Il D. Lgs. n. 81/2015 (c.d. Jobs Act) ha apportato una sensibile modifica all’art. 2103 del codice civile, che disciplina la modifica delle mansioni da parte del datore di lavoro.

Nella sua formulazione antecedente al decreto suddetto, l’art. 2103 c.c. consentiva al datore di lavoro di assegnare unilateralmente il dipendente a mansioni diverse rispetto a quelle per cui era stato assunto, a condizione che le nuove mansioni fossero “equivalenti”.
Ogni patto contrario era nullo, quindi irrilevante l’eventuale consenso del lavoratore.

Cosa è cambiato con la riforma?

In primo luogo, scompare il concetto di equivalenza delle mansioni: il datore ha un generale e libero potere di mutare unilateralmente le mansioni del lavoratore, purché esse rientrino all’interno del medesimo inquadramento e alla medesima categoria legale di appartenenza.

Tutto questo potrà essere fatto senza dover né tener conto dell’equivalenza delle mansioni né fornire alcuna motivazione al dipendente.

In secondo luogo, in presenza di modifica degli assetti organizzativi aziendali incidenti sulla posizione del lavoratore, sarà possibile adibire il dipendente a mansioni appartenenti anche ad un livello di inquadramento inferiore rispetto a quello per cui questi è stato assunto, purché rimanga all’interno della stessa categoria legale.

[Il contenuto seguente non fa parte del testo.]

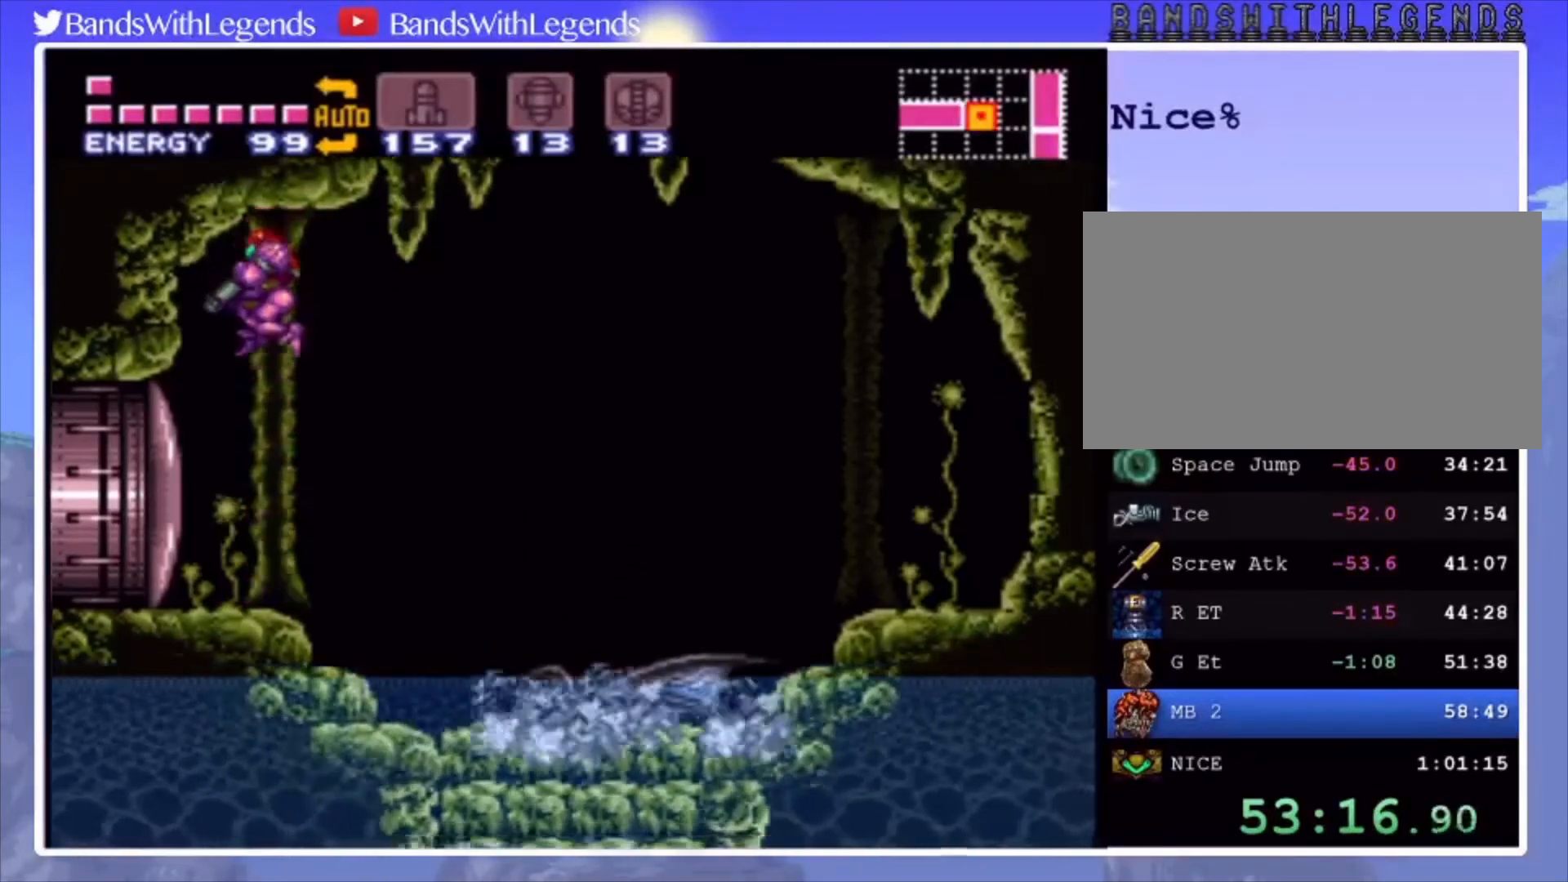
{"buttons": ["CROSS", "L2"], "events": [[67, "DPAD_DOWN", "down"], [100, "DPAD_DOWN", "up"], [200, "DPAD_DOWN", "down"], [267, "DPAD_DOWN", "up"], [333, "DPAD_DOWN", "down"], [367, "DPAD_DOWN", "up"]]}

Rispetto al passato, in cui ciò era consentito dalla giurisprudenza solo quale ultima ed estrema alternativa al licenziamento per soppressione della posizione, ora il mutamento a mansioni inferiori sarebbe giustificato anche nella semplice razionalizzazione interna dei ruoli e delle funzioni: con l’unico limite della comunicazione per iscritto al dipendente a pena di nullità e della conservazione del livello di inquadramento e del trattamento retributivo in godimento.

Sarà possibile, inoltre, superare i limiti di inquadramento, categoria e retribuzione, a patto che ciò avvenga presso le sedi protette di cui all’art. 2113 c.c. con il consenso del lavoratore, e che sia sorretto da ragioni attinenti alla conservazione del posto del lavoratore, all’acquisizione di una diversa professionalità o al miglioramento delle condizioni di vita.

A latere del nuovo potere unilaterale del datore di lavoro di modificare le mansioni, inoltre, si affianca l’obbligo di formazione in capo a quest’ultimo in favore del dipendente, il cui mancato assolvimento, però, non inficia la validità dell’assegnazione del lavoratore alle nuove mansioni.

Inoltre, si prevede che ulteriori ipotesi di assegnazione a mansioni appartenenti al livello di inquadramento inferiore, a parità di categoria legale, possono essere previsti dalla contrattazione collettiva.